Any suggestions appreciated. I will experiment with UAC plugin in the meanwhile. Thanks.


If the button you want to click is in a dialog on the secure desktop, there is no way to click it

It might help to set uiAccess = true in the autoit exe's manifest, but for that to work, the exe needs to be signed

It helps if you can tell me what dialog you want to click yes in (UAC, unsigned driver, etc.)


If that is true, how does the AutoIt exe succeed in clicking the button when I right click it and select "run as adminstrator"?
I'm not understanding something here.


Originally posted by Anders
If the button you want to click is in a dialog on the secure desktop, there is no way to click it

It might help to set uiAccess = true in the autoit exe's manifest, but for that to work, the exe needs to be signed

It helps if you can tell me what dialog you want to click yes in (UAC, unsigned driver, etc.)
Sorry, didn't see your last 2 sentences when I posted. The dialog is not part of any kind of UAC or WHQL certification kind of stuff. Just a simple yes/no dialog:

; >>>> Window <<<<
; Title: WARNING!
; Class: #32770
; Position: 533, 394
; Size: 546, 119
; Style: 0x94C801C5
; ExStyle: 0x00010101
; Handle: 0x000F0E9E

; >>>> Control <<<<
; Class: Static
; Instance: 2
; ClassnameNN: Static2
; ID: 65535
; Text: A backup of data.mdb already exists in C:\Program Files\Data\Backup. Overwrite with new backup?
; Position: 62, 20
; Size: 473, 15
; ControlClick Coords: 172, 7
; Style: 0x50022080
; ExStyle: 0x00000004
; Handle: 0x00150E4A

; >>>> Control <<<<
; Class: Button
; Instance: 1
; ClassnameNN: Button1
; ID: 6
; Text: &Yes
; Position: 192, 60
; Size: 75, 23
; ControlClick Coords: 41, 6
; Style: 0x50030000
; ExStyle: 0x00000004
; Handle: 0x00160E4C


That is the info for the relevant controls. The dialog is part of the second exe. It's not any kind of special dialog spawned by some window's component. So if my thinking was if I can get the AutoIt exe to run at the same or higher integrity level than the second exe, then the AutoIt should be able to send messages to the second exe.

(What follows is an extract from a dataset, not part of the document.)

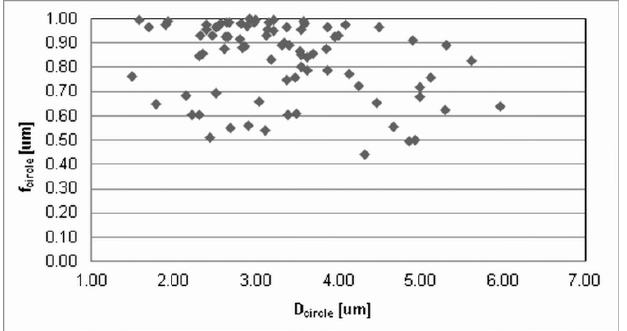
Figure 11. The dimensional and morphological characteristics, f circle , of porosity for ECAPed specimens (400 MPa).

I think the reason it works standalone is because Run as Administrator also imparts one of the higher integrity levels. I kind of thought any processes spawned from the installer process would automatically Run as adminsitrator, since I ran the installer using "run as administrator".

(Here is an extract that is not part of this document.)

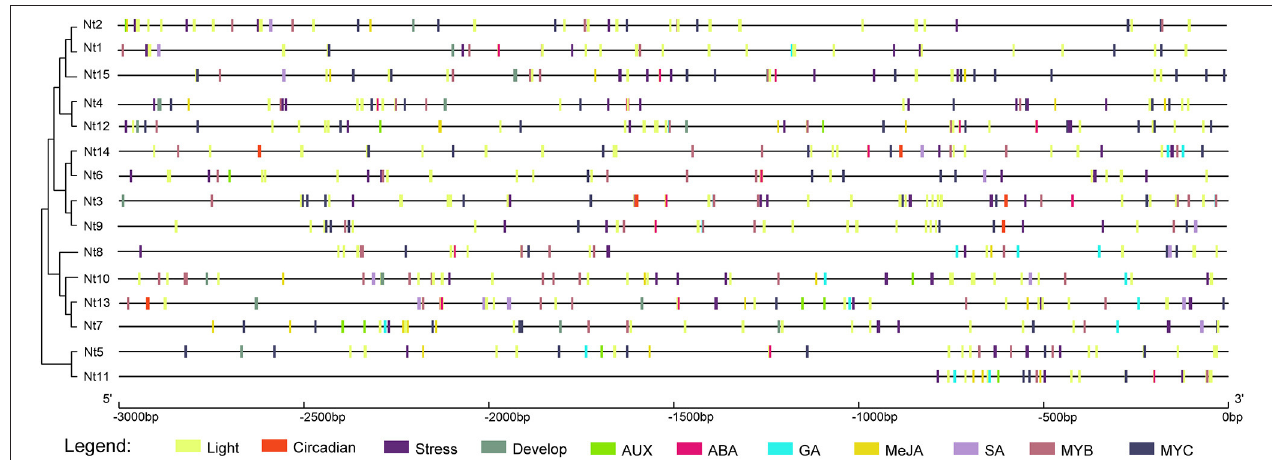
nucleus and merged with DAPI. These results suggested that fusion proteins were specifically localized in the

As it turns out, the AutoIt exe's manifest has "asInvoker" setting which means it runs at the same level as the process that creates it. So it has no problems sending ControlClicks or messages to other threads spawned by the isntaller.

The reason the AutoIt exe wasn't working from the installer on Vista, but did work when run standalone, was that the message box contained a path in it's text, which the AutoIt script used as a way to find the dialog. It just coincidentally happened that my test on Vista was also a test to a non-default install location, which meant that it couldn't find the dialog(this is why you only change one variable at a time in experiments ;). So the bug had nothing to do with Vista. The script I ran standalone had been edited in my efforts to find a solution, and worked when run as admin, as the result of not including that extra criteria, but did not work when not run as admin due to UIPI. So that completely mislead me, because then I assumed the one from the isntaller wasn't being run as admin, when it actually was just a buggy AutoIt script.

I realized I screwed up big time by hard coding the dialog text into the AutoIt script. Bad Aaron, BAD!

After I changed my AutoIt Exe to only match part of the dialog text(leaving off the directory path), and I recompiled it into my NSIS installer, all works well.

I just wanted to post this so that no one with a similar issue finds it and is mislead by my previous posts.